Un classique incontournable. Le captain Ni’mat est un sexagénaire égyptien aisé, militaire de carrière, installé au Caire. Retraité au moment où commence le récit, Ni’mat se découvre une attirance pour les hommes, qui se transforme en passion charnelle. C’est auprès d’Islam, son domestique noir, qu’il fait alors l’expérience d’un amour différent, plus fort que tout ce qu’il a pu ressentir auparavant.

Loin de toute convention, Mohamed Leftah, une des plus puissantes plumes de la littérature marocaine, fait table rase des passions dont il ne faut pas parler, avec une audace qui lui est propre, dans ce roman publié à titre posthume en 2010 et initialement censuré.

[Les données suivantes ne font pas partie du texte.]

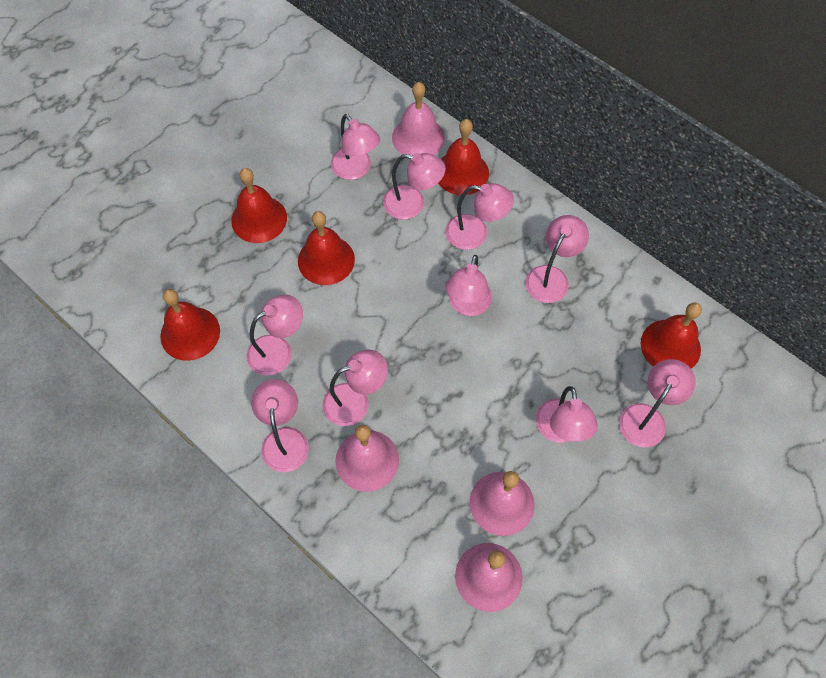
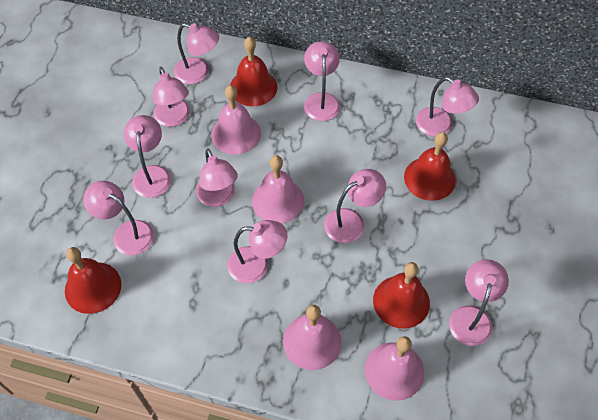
red bell: [160,289,220,361] [231,168,287,243] [298,211,355,285] [438,119,489,195] [641,302,702,369] = 5 -> [65,247,121,314] [230,37,277,106] [373,262,430,329] [404,132,456,201] = 4

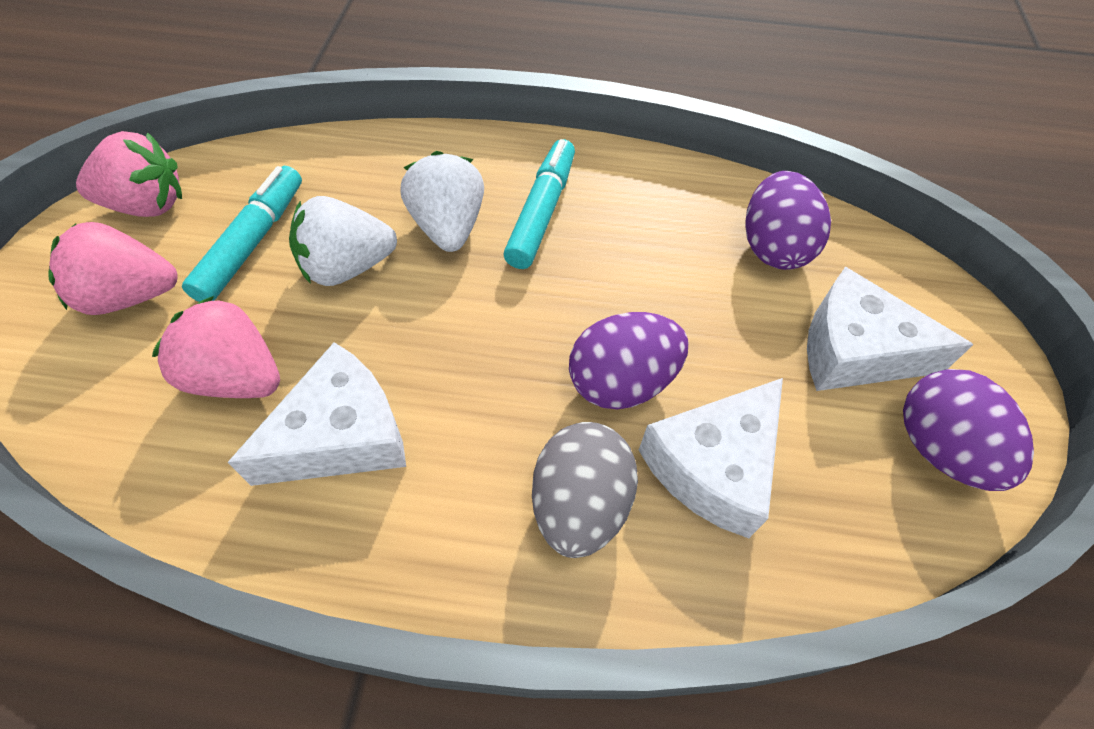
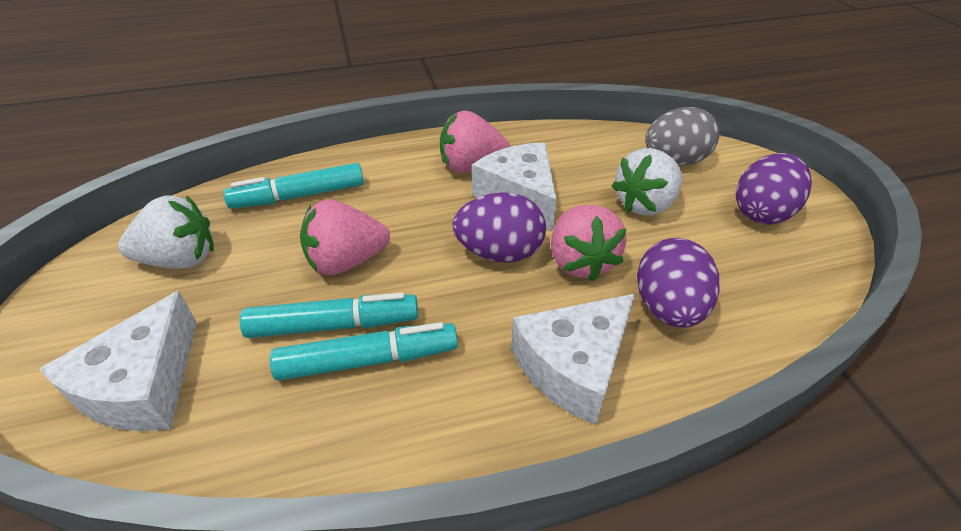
turquoise marker: [182,166,302,302] [504,139,575,269] = 2 -> [223,163,364,209] [240,292,418,338] [270,322,458,381] = 3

Subjuguant par sa lucidité, Le dernier combat du Captain Ni’mat rend hommage à la puissance de l’individualité, chante la cruauté de la beauté et puise dans la sagesse de la poésie arabe préislamique, afin d’émettre une critique virulente à l’égard de la montée de l’intégrisme religieux en Égypte, et plus largement au Maghreb.

En attendant Bojangles, d’Olivier Bourdeaut

Sacré best-seller quelques mois seulement après sa parution, ce premier roman d’Olivier Bourdeaut peut se lire comme un hymne à l’intranquillité de la vie. Narré à hauteur d’enfant, En attendant Bojangles est l’histoire d’un amour fou ou d’une folie amoureuse entre deux parents dont le fils est le narrateur.

Naïf, souvent déconcerté, mais profondément touchant, celui-ci tente de restituer le monde dans lequel il grandit, marqué par des extravagances toutes plus démesurées les unes que les autres.

Derrière le ton léger et les mondanités qui peuplent cet univers aussi vertigineux qu’attachant, Bourdeaut dépeint aussi une féroce et irrésistible envie de vivre face à un monde qui ne cesse de s’écrouler.